=== Problem to work on ===
Retype the data that follows exactly. No pictures belong in the copy.

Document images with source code
..........
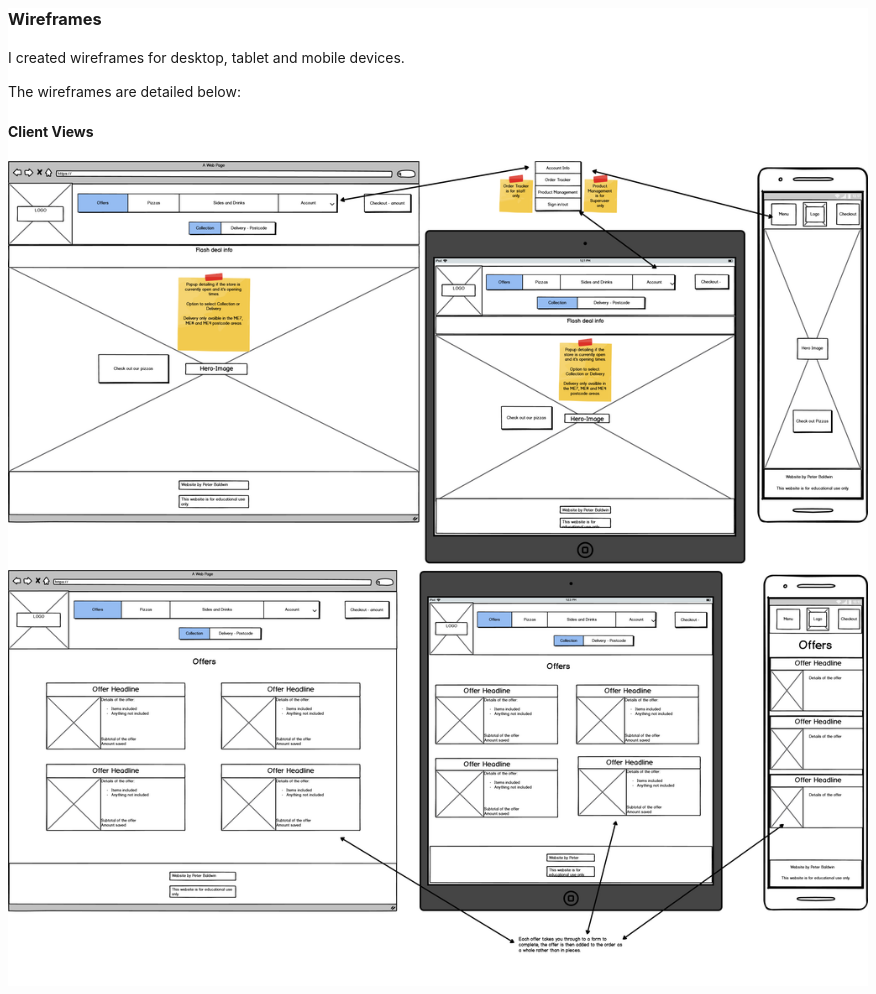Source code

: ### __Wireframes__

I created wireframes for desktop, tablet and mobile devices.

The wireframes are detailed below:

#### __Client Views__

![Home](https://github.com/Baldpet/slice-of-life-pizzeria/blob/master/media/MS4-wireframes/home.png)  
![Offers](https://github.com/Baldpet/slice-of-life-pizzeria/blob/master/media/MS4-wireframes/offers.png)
..........
=== Solution ===
Source code

: ### __Wireframes__

I created wireframes for desktop, tablet and mobile devices.

The wireframes are detailed below:

#### __Client Views__

![Home](https://github.com/Baldpet/slice-of-life-pizzeria/blob/master/media/MS4-wireframes/home.png)  
![Offers](https://github.com/Baldpet/slice-of-life-pizzeria/blob/master/media/MS4-wireframes/offers.png)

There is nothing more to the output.